Slavic and Eurasian studies professor wins Humboldt fellowship to research how Russia’s religious past shapes its present
When Russia invaded Ukraine on Feb. 24, 2022, Sean Griffin realized his second book needed a new title.
Griffin, an associate professor in the University of Notre Dame’s Department of German, Slavic, and Eurasian Studies, researches the history of the Russian Orthodox Church and its role in historical and present-day Russian politics. His second book was originally meant to focus on the memory politics of the church and its partnership with Vladimir Putin.

But he recognized that what he saw on the news that day — Patriarch Kirill of Moscow blessing Russian soldiers for battle — was a chilling new chapter in the story of Russian religion: the moment when the church was weaponized to justify the invasion.
Griffin’s observations of the past and present became Putin’s Holy War: Sacred Memory and the Russian Invasion of Ukraine, in which he explores the religious forces behind President Vladimir Putin’s 25-year reign and the invasion of Ukraine.
“I’m interested in liturgy, ritual, memory, identity — the stories, the myths, that imagined political communities tell themselves to make themselves and sustain themselves,” Griffin said.
In pursuit of that interest, his next book, tentatively titled “God is with Us: Liturgy and the History of Holy War in Russia and Ukraine,” will take on a grander scope to examine the role of liturgy over a millennium of Eastern Slavic history. Griffin will spend the 2025-26 academic year working on this project in Germany, supported by a research fellowship from the Alexander von Humboldt Foundation.
“Anytime you win a fellowship like this, it is like manna from heaven,” he said. “I was absolutely thrilled to learn that I won the Humboldt — arguably the most prestigious external research fellowship in Germany.”
The Humboldt fellowship brings experienced global researchers to Germany to collaborate with local institutions. Griffin will be sponsored by the University of Regensburg, a leader in the field of liturgical studies. The fellowship will give him the resources he needs to test his hypothesis.
Griffin posits that there is a consistent ideology of holy war in Slavic Eastern Europe rooted in the liturgical services of the Byzantine Empire. This theory provides him with a research path that connects key points in his career as well as the past and present. While his second book engaged with current conflicts, his first focused on the foundational passages of East Slavic history and traced them back to the stories prayed, chanted, and sung by the monks and clerics who chronicled the past.
“Even though a thousand years have passed, and empires have come and gone, and rulers have come and gone, and the geography and the languages of Europe have developed dramatically — one thing remains the same,” Griffin said. “And that is the famous silhouette of the onion dome churches.”
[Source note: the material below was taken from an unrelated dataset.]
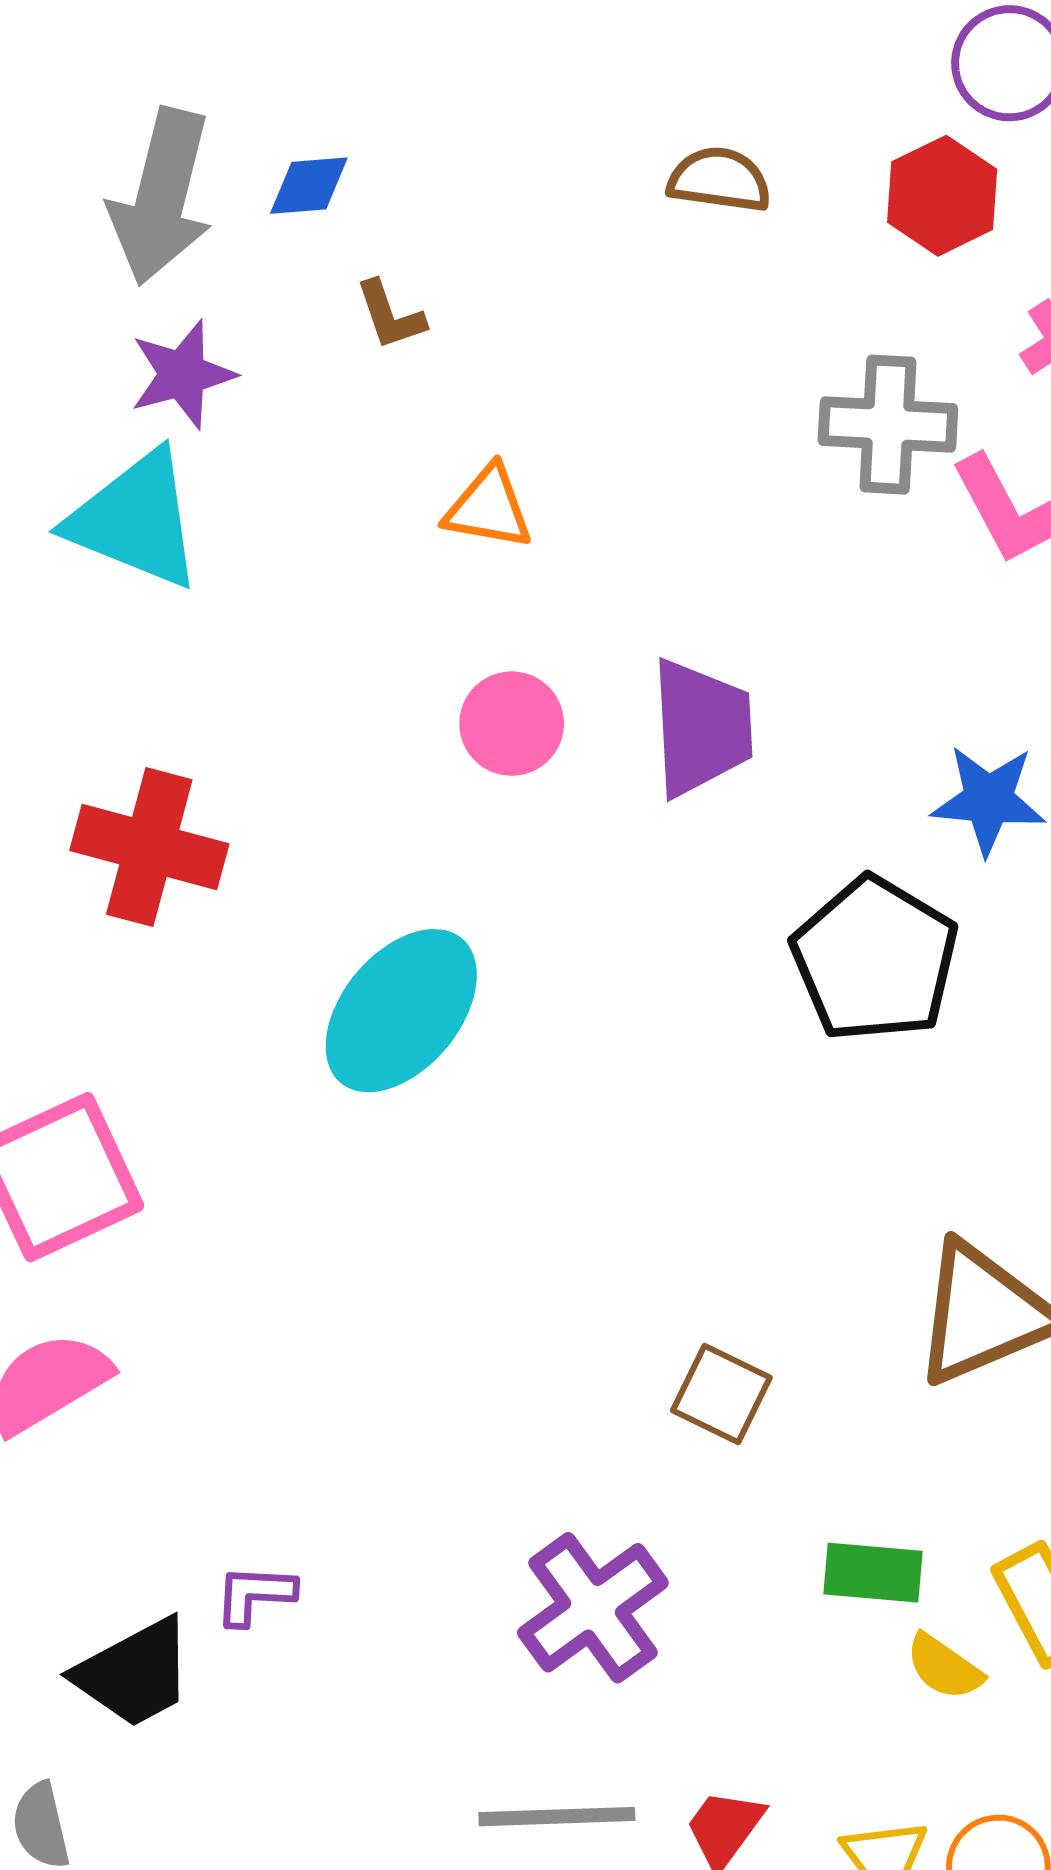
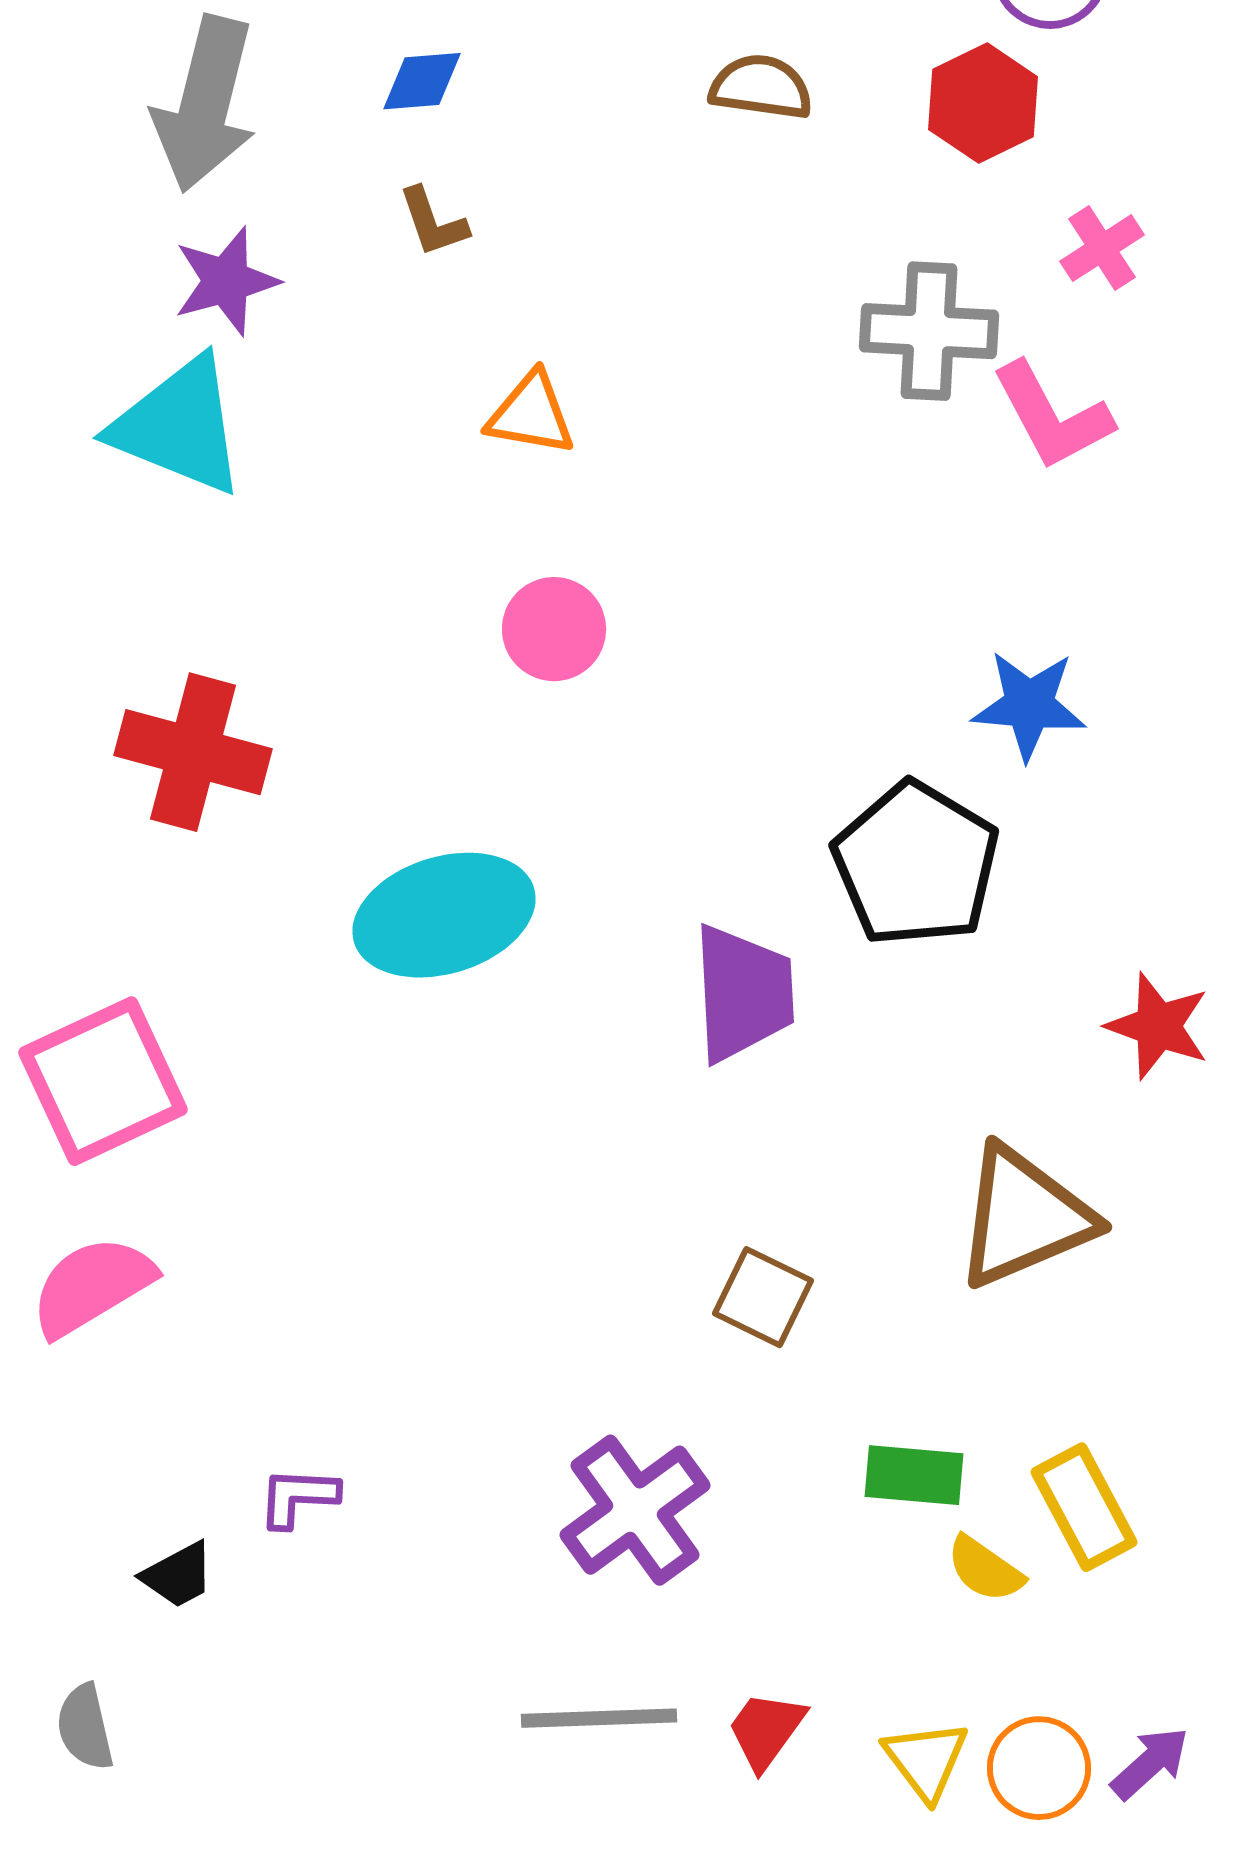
blue diamond: (309, 186) -> (422, 81), moved
purple trapezoid: (701, 728) -> (743, 993), moved
cyan ellipse: (401, 1011) -> (444, 915), turned 33
black trapezoid: (134, 1673) -> (178, 1575), size x0.6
Griffin views liturgy within these churches as an imperial Roman political tool for the creation and control of cultural memory. Like typical Christian liturgy, Eastern Christian liturgy covers the life of Christ and his disciples, but it also promotes sacred narratives on subjects like Constantine the Great, the Roman Empire, and Prince Vladimir, the first Christian ruler of the first East Slavic state.
“A cynical Soviet historian said, ‘History is just politics tilted back into the past.’ That’s probably the thing that unites my three projects more than anything.”
- Sean Griffin, associate professor of Slavic and Eurasian studies
Some of those are myths about holy empires — and the holy wars they wage.
“Orthodox clergy have repeated the same story about holy war, and then that narrative flows out of the liturgy through the lips and sermons and speeches of the clergy into the ears of the politicians and the soldiers,” Griffin said.
The goal of his research is to excavate the ideology of holy war from within liturgical rituals and show how it has played out in Russian politics and culture, from the Baptism of Rus in 988 to the Russian invasion of Ukraine in 2022.
“We’ll see if it’s there,” he said. “I could be wrong; it’s a hypothesis.”
Assuming Griffin is on the right track, his research will expose a foundational continuity between the Russia of today and the Russia of a thousand years ago. Many people see themselves fundamentally separate from the medieval and premodern worlds, Griffin said, but the history of Russia shows these eras aren’t so different.
It’s the same sacred myths telling past and present Russians who they are, where they came from, and why they’re doing what they’re doing. And according to Griffin, every generation’s regime can manipulate these myths to fit their politics.
“A cynical Soviet historian said, ‘History is just politics tilted back into the past,’” Griffin said. “That’s probably the thing that unites my three projects more than anything.”